This post intends to make a note of how Zhaoxing and I competed in the programming contest of ACM SIGMOD conference 2019, which is one of the top and premium venues for database-related publications. The contest is first hosted at SIGMOD 2009 and is made annual afterwards. We made the finalist list of this year and won a prize award to do a presentation at Amsterdam about our results. The following will be a brief break-down and summary.
The topic of this year’s programming contest is sorting. Contestants are asked to sort 10/20/60 GB of file on the testbed machine. Initially it was something like 10/20/40/100 but sorting 100 Gb of file on the testbed takes too long for any team to push a last-minute change so they decided to increase the third large dataset to 60 with skewed data and eliminate the forth one.
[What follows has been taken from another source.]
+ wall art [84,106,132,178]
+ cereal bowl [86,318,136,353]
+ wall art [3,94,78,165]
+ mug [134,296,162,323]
For the testbed, there are roughly 30 Gb of memory and 20 cores with 40 hyperthreads. Seems normal, right? The thing we weren’t told is that the devil is in the detail as all memory actually resides on NUMA node 0, which means threads on other nodes will have a longer access latency to memory and becomes our own kind of Achilles’ Heel when every millisecond counts.
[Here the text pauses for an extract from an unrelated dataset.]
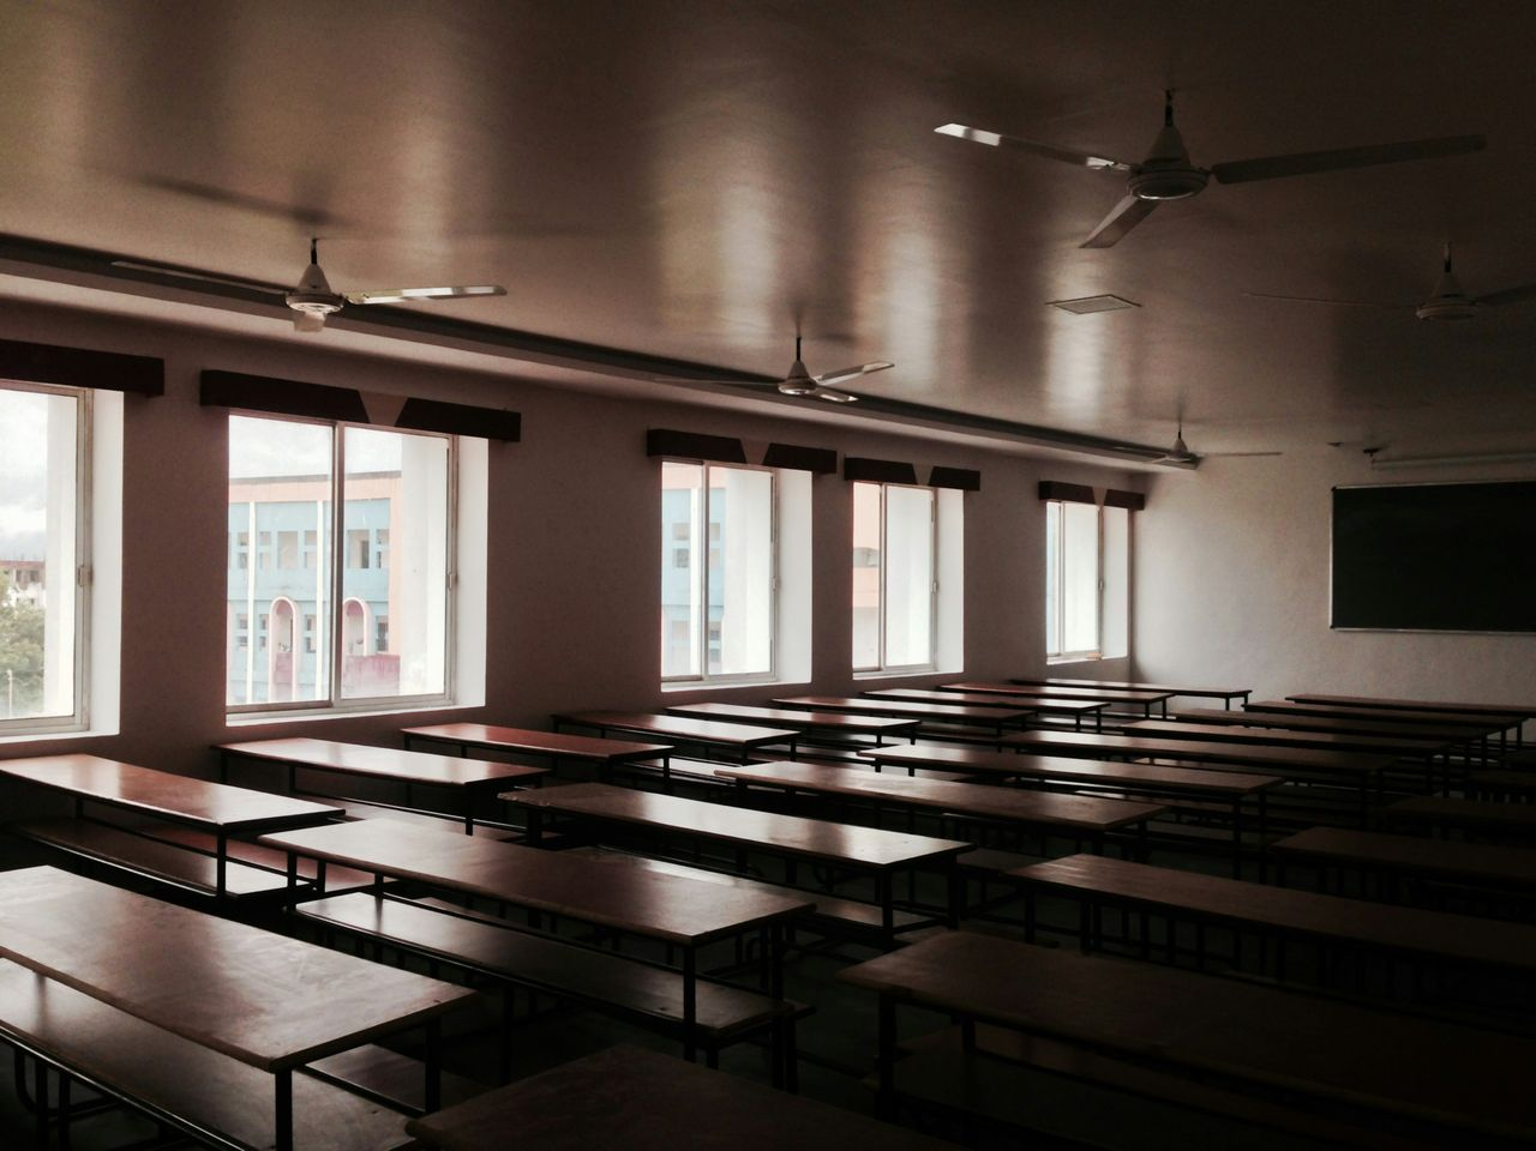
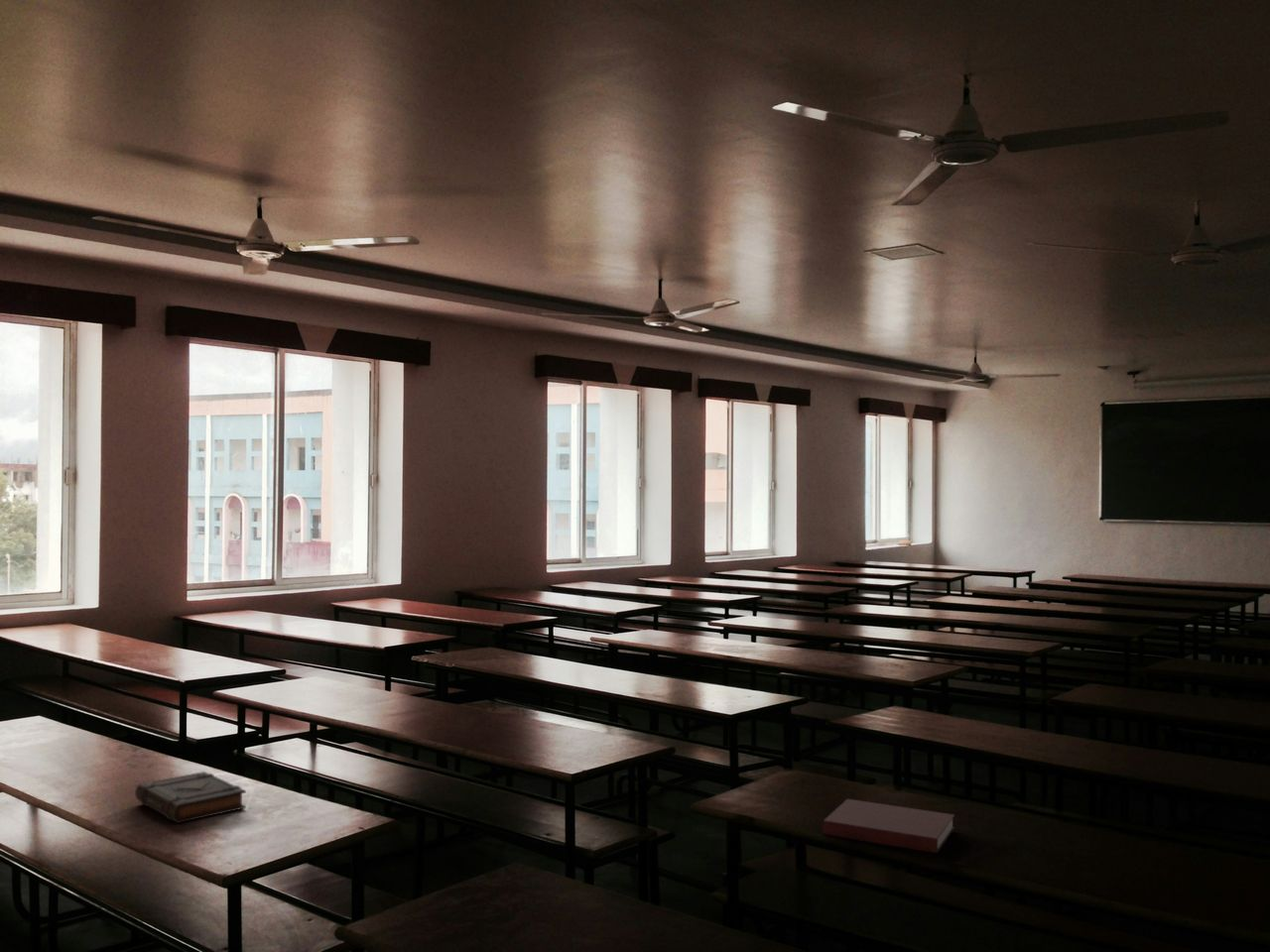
+ notebook [822,798,955,854]
+ book [134,771,247,824]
Radix sort is a round-based non-comparative sorting algorithm that iterates through sorting keys in digits to separate them into buckets, grouping records by the individual digits, which share the same position and value. For example, records “abc”, “bcd”, “cde”, “cfe”, and “dfg” can be separated into four buckets according to the first character “a”, “b”, “c”, and“d” in the first round of radix sort. In the upcoming rounds, buckets will be further divided until all records are in sorted order. Each round of radix sort is of O(n) time complexity, and there can be at most w rounds, with w being the word length of the sorting key, so the overall time complexity of radix sort algorithm is O(w * n). Radix sort performs better than comparative sorting algorithms, like QuickSort or MergeSort,on workloads with fixed-size keys on each record. They are variations like least-significant digit radix sort and most-significant digit radix sort for varied data distributions.
- NUMA awareness
- Page Cache
- In-house implementation of Radix Sort
For small and medium, an important observation is that one doesn’t need to write a single byte to the disk. There is enough memory to just write directly to the page cache, which is much faster. On large it’s probably more complex, but a vanilla external sort with merging of intermediate results from disk could get pretty decent results assuming one overlay reading input with sorting the intermediate results and store the last intermediate result in memory without writing to disk.
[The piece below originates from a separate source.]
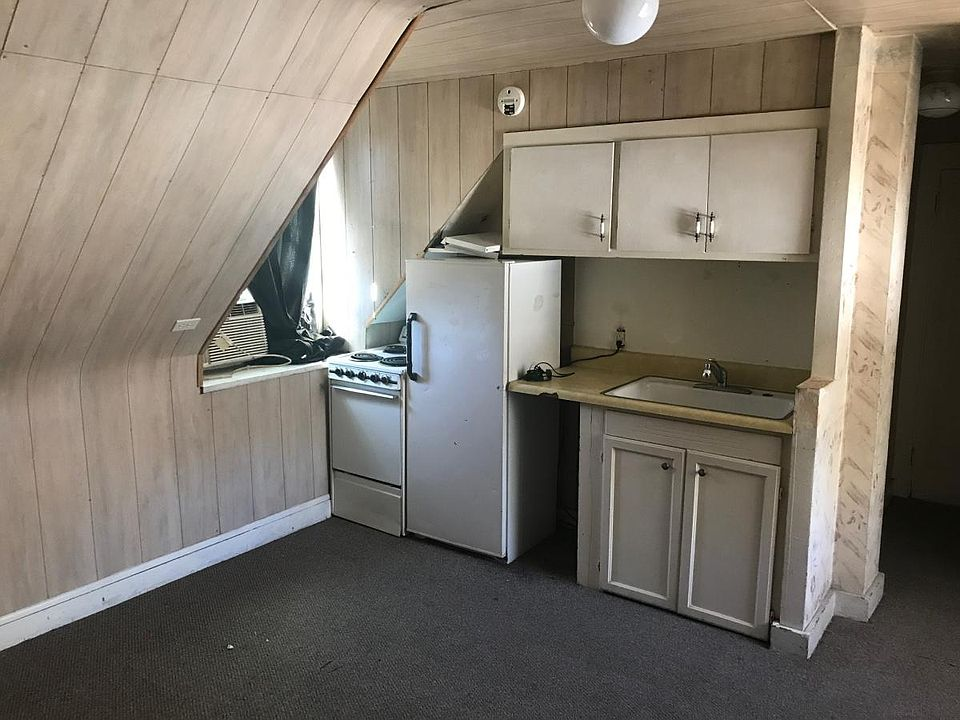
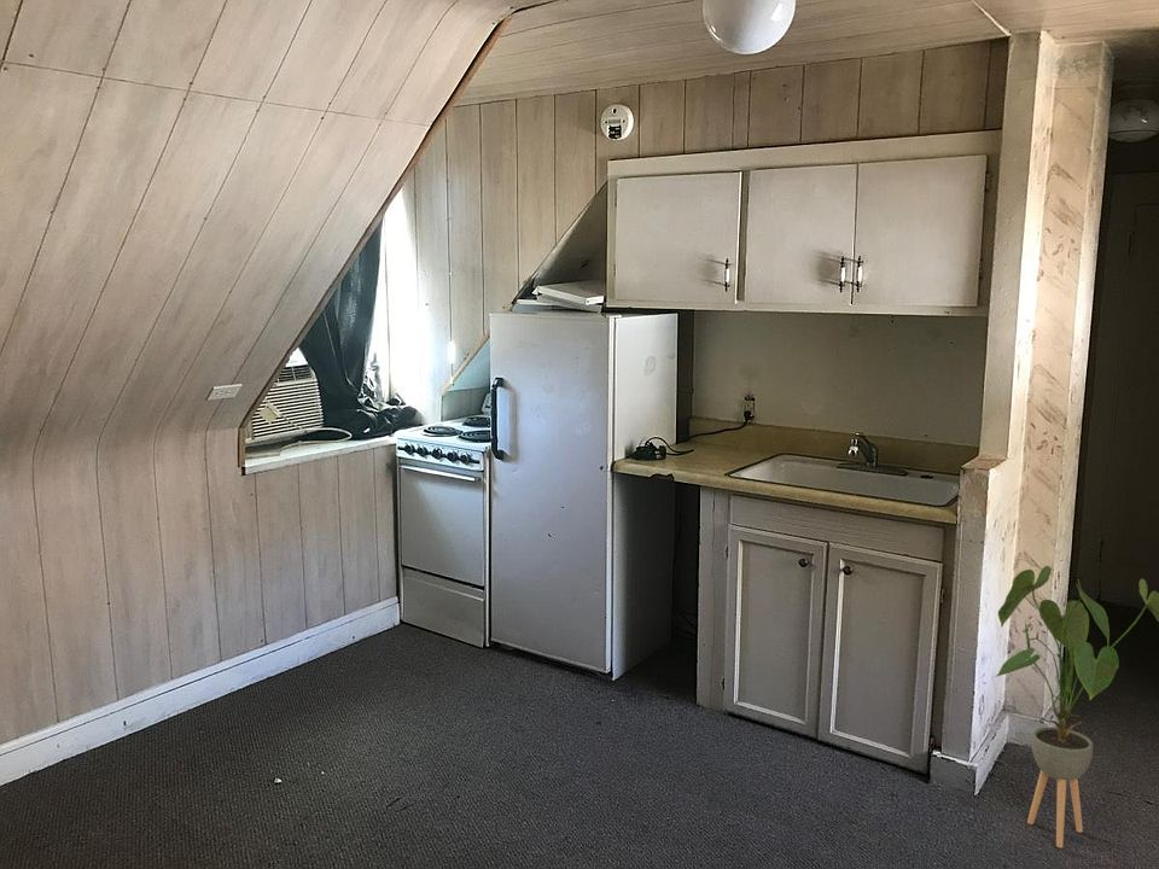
+ house plant [994,565,1159,848]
The same idea applies for small and medium, every byte saved in memory reduces the I/O cost, so aggressively unmapping/freeing allocated memory at the moment it’s no longer needed, on a small page granularity, is a good idea. It is also worth it to write the intermediate results to disk from the end to start , in the opposite order, so that the last result stays in the page cache when you start to merge assuming you read it from the beginning.
For more general stuff, huge pages for large buffers might help and NUMA awareness is also important - pinning all threads to NUMA node 0, where all the memory resides, can provide a huge improvement on small/medium, if there is no other use for the threads, otherwise they can hurt the memory bandwidth. We also ended up writing our own radix sorting implementation which brought us some decent advantage on small and medium workloads.
In a Nutshell
Some points are quoted from our discussion forum as all implementations from the finalist teams share some similarities. And big thanks to Zhaoxing, without who our two-people team can never make it to the finalist team. Even though one of professors, who wasn’t much help, thought our staff is not “research” enough to be a senior-level CS grad class project, we nailed it anyway. And it is interesting to see many renowned research projects are spin-offs from programming contests, like Apache Spark, AlexNet and Heterogeneous Parallel Virtual Machine. It’s been fun. Period.